Carson has no government or housing policy experience, and Democrats were critical early on about his credentials. Despite that, he won unanimous support in a Senate committee vote in January. On Wednesday, Carson cleared a Senate hurdle when lawmakers voted, 62-37, to move his nomination to a final vote.
Also Wednesday, Montana Rep. Ryan Zinke won Senate confirmation as President Donald Trump's Interior secretary. With his approval, the Senate has confirmed 16 out of 22 of Trump's Cabinet and Cabinet-level nominations.
Carson, 65, has been praised by Republicans for his inspiring life story, growing up poor, defying odds and becoming a renowned surgeon. After expressing concerns about his lack of housing experience, Democrats welcomed his promises to address lead hazards in housing, homelessness and other issues.

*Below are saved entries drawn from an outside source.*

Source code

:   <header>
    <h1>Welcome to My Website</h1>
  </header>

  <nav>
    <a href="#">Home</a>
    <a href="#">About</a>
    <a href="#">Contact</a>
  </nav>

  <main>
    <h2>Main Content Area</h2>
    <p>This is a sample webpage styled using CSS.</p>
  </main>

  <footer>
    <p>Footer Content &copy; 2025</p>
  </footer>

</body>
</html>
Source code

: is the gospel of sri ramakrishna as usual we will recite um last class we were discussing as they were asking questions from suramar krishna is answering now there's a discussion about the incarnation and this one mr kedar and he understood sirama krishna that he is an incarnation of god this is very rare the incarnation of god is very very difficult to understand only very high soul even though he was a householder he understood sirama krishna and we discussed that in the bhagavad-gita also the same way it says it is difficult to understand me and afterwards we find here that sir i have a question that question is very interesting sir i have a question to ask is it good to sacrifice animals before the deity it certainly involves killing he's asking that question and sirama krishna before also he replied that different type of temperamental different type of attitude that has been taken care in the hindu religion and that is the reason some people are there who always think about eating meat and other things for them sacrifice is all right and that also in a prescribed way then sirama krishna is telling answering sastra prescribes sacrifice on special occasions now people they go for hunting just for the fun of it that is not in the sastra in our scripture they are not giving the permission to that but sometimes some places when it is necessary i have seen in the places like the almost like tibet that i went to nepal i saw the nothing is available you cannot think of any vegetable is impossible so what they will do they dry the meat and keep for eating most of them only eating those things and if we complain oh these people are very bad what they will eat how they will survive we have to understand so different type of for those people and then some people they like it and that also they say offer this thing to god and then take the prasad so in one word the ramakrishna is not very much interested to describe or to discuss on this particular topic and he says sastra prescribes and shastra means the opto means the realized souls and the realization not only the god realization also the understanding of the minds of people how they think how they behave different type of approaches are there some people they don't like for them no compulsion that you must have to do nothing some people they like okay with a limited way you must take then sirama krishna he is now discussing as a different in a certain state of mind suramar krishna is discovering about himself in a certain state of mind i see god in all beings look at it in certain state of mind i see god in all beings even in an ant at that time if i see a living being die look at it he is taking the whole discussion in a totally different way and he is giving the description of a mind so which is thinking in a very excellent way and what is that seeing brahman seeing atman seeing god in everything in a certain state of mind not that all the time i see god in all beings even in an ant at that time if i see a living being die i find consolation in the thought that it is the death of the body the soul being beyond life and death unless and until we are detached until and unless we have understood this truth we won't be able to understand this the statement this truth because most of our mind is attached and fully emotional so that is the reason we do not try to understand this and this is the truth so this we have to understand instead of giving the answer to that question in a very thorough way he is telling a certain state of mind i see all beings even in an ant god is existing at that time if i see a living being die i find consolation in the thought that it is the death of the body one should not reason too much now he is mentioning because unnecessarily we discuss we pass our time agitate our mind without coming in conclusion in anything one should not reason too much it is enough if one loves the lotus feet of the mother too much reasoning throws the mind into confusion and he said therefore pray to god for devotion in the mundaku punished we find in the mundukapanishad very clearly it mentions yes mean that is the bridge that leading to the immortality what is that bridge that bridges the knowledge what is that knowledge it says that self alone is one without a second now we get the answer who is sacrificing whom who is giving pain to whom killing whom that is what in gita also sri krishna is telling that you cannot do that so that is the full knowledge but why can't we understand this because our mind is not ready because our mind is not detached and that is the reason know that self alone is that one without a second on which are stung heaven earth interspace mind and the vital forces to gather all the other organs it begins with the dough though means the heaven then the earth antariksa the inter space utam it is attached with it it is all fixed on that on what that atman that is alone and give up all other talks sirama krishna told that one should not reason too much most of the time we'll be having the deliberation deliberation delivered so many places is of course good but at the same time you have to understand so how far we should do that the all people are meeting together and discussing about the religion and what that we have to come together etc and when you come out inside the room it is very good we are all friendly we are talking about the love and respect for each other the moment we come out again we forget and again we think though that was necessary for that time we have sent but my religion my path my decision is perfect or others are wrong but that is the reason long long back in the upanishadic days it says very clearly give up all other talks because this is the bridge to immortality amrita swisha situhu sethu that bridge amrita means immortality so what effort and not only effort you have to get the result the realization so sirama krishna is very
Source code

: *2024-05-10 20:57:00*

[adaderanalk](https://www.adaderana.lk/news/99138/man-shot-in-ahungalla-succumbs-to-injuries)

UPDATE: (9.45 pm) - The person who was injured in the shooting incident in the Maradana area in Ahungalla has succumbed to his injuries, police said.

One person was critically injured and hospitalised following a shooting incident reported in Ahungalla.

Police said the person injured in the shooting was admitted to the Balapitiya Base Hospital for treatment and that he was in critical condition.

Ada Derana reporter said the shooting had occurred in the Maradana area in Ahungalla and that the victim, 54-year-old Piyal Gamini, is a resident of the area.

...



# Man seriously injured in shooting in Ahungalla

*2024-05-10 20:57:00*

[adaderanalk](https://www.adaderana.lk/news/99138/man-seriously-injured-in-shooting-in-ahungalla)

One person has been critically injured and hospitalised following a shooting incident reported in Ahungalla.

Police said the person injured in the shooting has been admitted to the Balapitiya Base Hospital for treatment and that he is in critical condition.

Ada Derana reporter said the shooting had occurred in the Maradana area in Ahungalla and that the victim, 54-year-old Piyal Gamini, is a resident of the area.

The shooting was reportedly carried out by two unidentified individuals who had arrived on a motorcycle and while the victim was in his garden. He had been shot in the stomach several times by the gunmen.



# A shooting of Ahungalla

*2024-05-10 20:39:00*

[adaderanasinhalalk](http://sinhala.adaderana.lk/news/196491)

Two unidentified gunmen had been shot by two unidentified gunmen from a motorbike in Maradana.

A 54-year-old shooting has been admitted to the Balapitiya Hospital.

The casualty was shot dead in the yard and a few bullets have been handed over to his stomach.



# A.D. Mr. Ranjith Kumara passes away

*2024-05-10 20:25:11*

The department Carson would lead has more than 8,000 employees and a budget of about $47 billion. The agency provides billions of dollars in housing assistance to low-income people through vouchers and public housing. It also enforces fair housing laws and offers mortgage insurance to poorer Americans through the Federal Housing Administration, part of HUD.
Trump lauded his nominee last week, calling him a "totally brilliant neurosurgeon" who has saved many lives.
"We're going to do great things in our African-American communities," Trump said, appearing together with Carson recently on a tour of the National Museum of African American History and Culture in Washington.
"Ben is going to work with me very, very closely. And HUD has a meaning far beyond housing. If properly done, it's a meaning that's as big as anything there is, and Ben will be able to find that true meaning and the true meaning of HUD as its secretary," said Trump.
Carson was the only black major-party candidate in the White House race last year.
He has not shared specific plans publicly for the department under his leadership. At his confirmation hearing earlier this year, Carson told lawmakers that he envisioned forging a more "holistic approach" to helping people and developing "the whole person." He didn't offer many details.
In 1987, Carson became famous for pioneering surgery to separate twins joined at the back of the head. In 2013, he entered the national political spotlight during the National Prayer Breakfast when he railed against the modern welfare state, with President Barack Obama sitting just feet away.